## To do
Extract the stretch of the passage on graduate students and adjunct faculty from "One of those" through "are severely limited.", copying it word for word.

## Given passage

● ● ● ●

One of those avenues is the Graduate Student Assembly. The assembly is a school-sanctioned body which gets funding from the administration to represent graduate students. But, Conner says this and other university-endorsed organizations are severely limited.
“The problem is that those bodies can only go so far before stepping on the toes of the administration results in a restriction of their budget,” said Conner.
Fighting for a Fair Contract
In Richmond, adjunct faculty at VCU have been fighting since 2017 against unstable and inadequate working conditions for non-tenure faculty. Their group, VCU Adjuncts Organizing for Fair Pair (VAOFP), began with VCUArts faculty demanding better adjunct rates. But, it expanded this year to include non-tenure faculty from across the university.
VAOFP has seen some success in the past, gaining an $1100 per credit minimum from administration in 2018. This equates to a maximum salary of $19,800 per year. Adjuncts say it’s essentially a full time job without full time benefits.
Now the group is mobilizing to demand a living wage. They also want access to VCU’s healthcare plan and stable contracts for adjunct faculty. Currently, many adjuncts at VCU are on semester contracts, which can be terminated at any time by the administration.
“There’s very little provision in our contracts or elsewhere that we’ll receive any kind of continuous work,” said Rose Szabo, an adjunct instructor at VCU. “Additionally, VCU at any time can decide to cancel our courses without paying us for our work so far.”

● ● ● ●

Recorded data
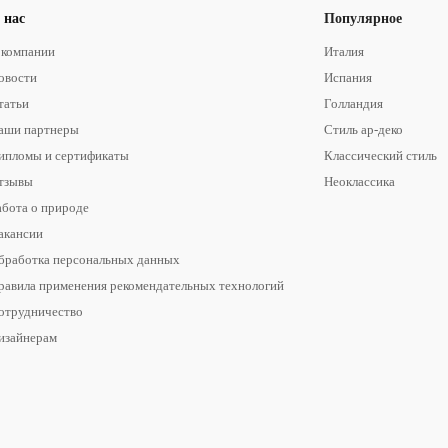
 нас
Популярное
 компании
Италия
овости
Испания
татьи
Голландия
аши партнеры
Стиль ар-деко
ипломы и сертификаты
Классический стиль
тзывы
Неоклассика
абота о природе
акансии
бработка персональных данных
равила применения рекомендательных технологий
отрудничество
изайнерам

● ● ● ●

## Solved exercise
One of those avenues is the Graduate Student Assembly. The assembly is a school-sanctioned body which gets funding from the administration to represent graduate students. But, Conner says this and other university-endorsed organizations are severely limited.